Mexican Family Historic Sociocultural Premises
The norms that regulate the thoughts, feelings, and behaviors within the Mexican culture, as well as the formation of national character, have been deeply researched and described by Rogelio Díaz Guerrero (1986). His analyses suggest that inter-personal behavior is directed and determined, in part, by the extent to which each subject addresses and believes the cultural dictates. To assess the adherence to the Mexican sociocultural norms, Díaz Guerrero (1982) extracted the historic-sociocultural premises from sayings, proverbs, and other forms of popular communication. Content analysis showed that these proverbs depicted the central position that family plays within this culture. Two basic propositions describe the Mexican family: (a) the power and supremacy of the father, and (b) the love and absolute and necessary sacrifice of the mother.
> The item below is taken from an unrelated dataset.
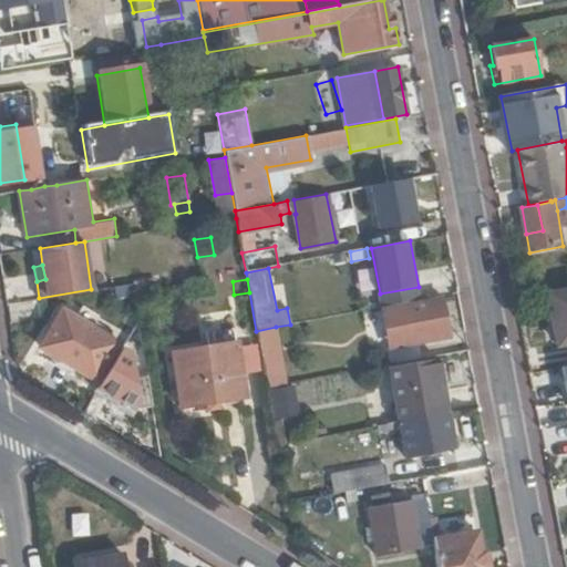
[(566,290),(548,295),(558,344),(566,342),(566,290)]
More than 80 percent of those surveyed indicated that these premises were correct and guided their life. Analyses of the responses to the statements yielded a central traditionalism factor called affiliative obedience versus active self-affirmation, stressing that "children and people in general should always obey their parents," and that "everyone should love their mother and respect their father," which means children should never disobey parents and should show respect in exchange for security and love from them. From this point of view, Mexico is built on a strict hierarchical structure, where respect for a person reflects the power offered to people with higher social status. In contrast, in the United States, respect was found to be what a person who is on equal terms deserves (Díaz Guerrero and Peck 1963).
The changes related to gender in contemporary Mexican families and the sense of traditionalism are both evident in the machismo versus virginity-abnegation factor, which refers to the degree of agreement with statements such as "men are more intelligent than women," "docile women are better," "the father should always be the head of the home," and "women should remain virgins until marriage." This attitude of abnegation reflected that both men and women believed that it was important to first satisfy the needs of others and then of themselves. That is, self-modification is preferred over self-affirmation as a coping style in relationships.
Finally, the importance of family status quo and cultural rigidity in relation to the roles played by men and women in the family appears in such proverbs as "women always have to be faithful to their husbands," "most girls would prefer to be like their mothers," "women should always be protected," "married women should be faithful to the relationship," "young women should not be out alone at night," and "when parents are strict, children grow up correctly."
Factors that form the sociocultural premises of the Mexican family include not only the rules and norms that specify the relationship patterns, but also the expectations and stereotypes formed by people outside the group. Premises and stereo-types are tendencies in particular groups; they give a general idea of the character of a group, but there are also individual differences. Not all Mexicans defend and live by the sociocultural premises; some rebel against the traditional culture. Mexican students expressed countercultural beliefs when they called for liberty and equality in a culture based on interdependence and respect.